Former district court in Trondheim, Norway

Sør-Trøndelag District Court (Sør-Trøndelag tingrett) was a district court in Trøndelag county, Norway. The court was based in the city of Trondheim at the Trondheim courthouse. The court existed from 2003 until 2021. It had jurisdiction over the municipalities of Trondheim, Malvik, Klæbu, Selbu, Tydal, Røros, Holtålen, Midtre Gauldal, Oppdal, Rennebu, Melhus, Meldal, Skaun, Orkdal, Agdenes, Snillfjord, and Hemne. Cases from this court could be appealed to Frostating Court of Appeal. The chief judge (sorenskriver) was Leif Otto Østerbø.
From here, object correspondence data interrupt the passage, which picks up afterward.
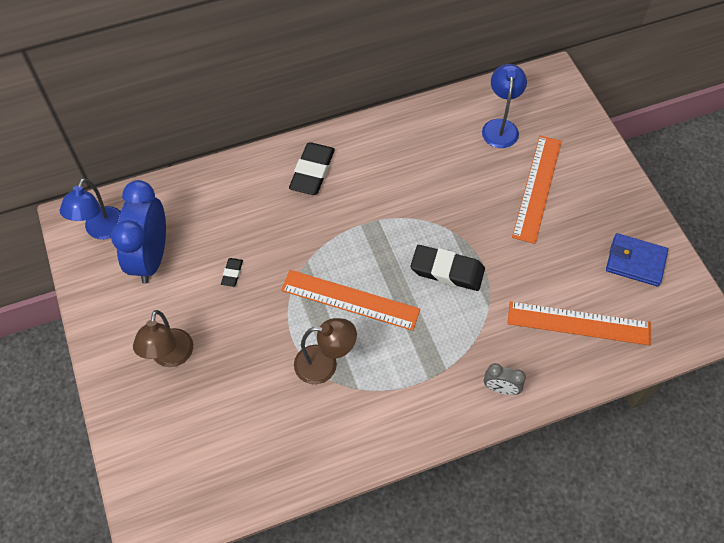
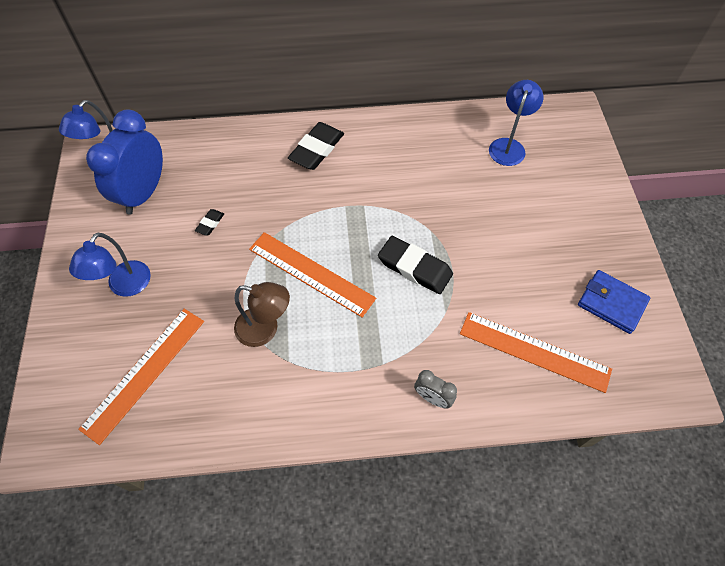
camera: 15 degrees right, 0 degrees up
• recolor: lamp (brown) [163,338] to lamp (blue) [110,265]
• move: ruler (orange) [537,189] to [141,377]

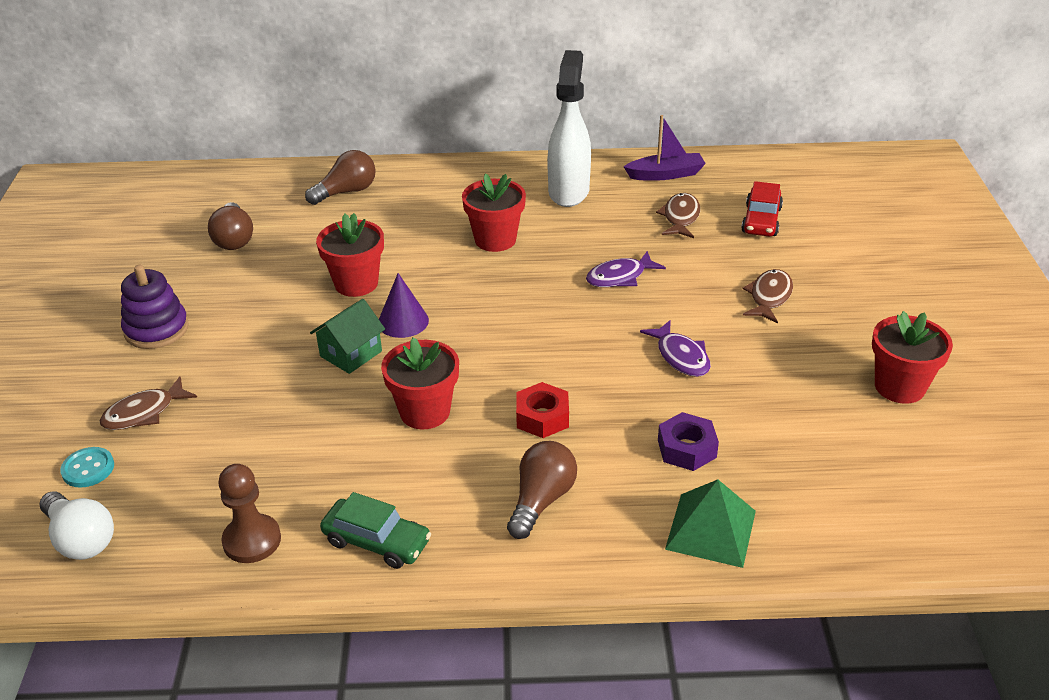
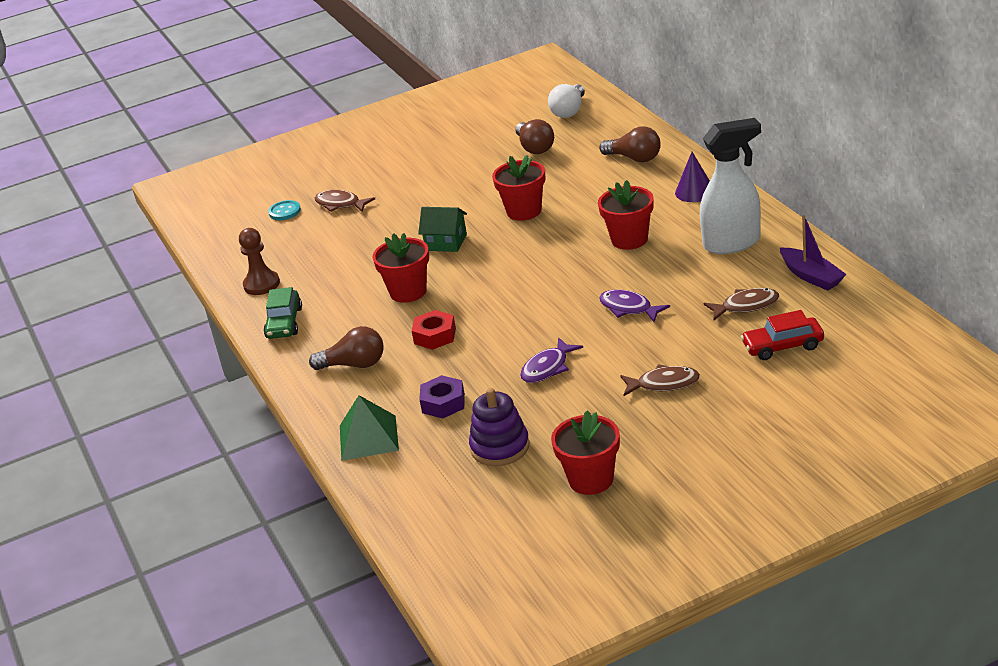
camera: 70 degrees right, 5 degrees down
• move: stacking toy (purple) [155,307] to [499,427]
• rotate: light bulb (brown) [230,226] = [534,136] 75 degrees counterclockwise
• move: light bulb (white) [77,526] to [566,101]
• move: cone (purple) [404,305] to [692,177]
The court was a court of first instance. Its judicial duties were mainly to settle criminal cases and to resolve civil litigation as well as bankruptcy. The administration and registration tasks of the court included death registration, issuing certain certificates, performing duties of a notary public, and officiating civil wedding ceremonies. Cases from this court were heard by a combination of professional judges and lay judges.

==History==
This court was established on 1 January 2003 upon the merger of the three smaller district courts: Gauldal District Court, Orkdal District Court, and Midt-Trøndelag District Court. Then, on 1 January 2010, the Trondheim District Court, which served just the city of Trondheim, was merged into this court as well. On 26 April 2021, this court was merged with the Fosen District Court, Inntrøndelag District Court, and Namdal District Court to create the new Trøndelag District Court.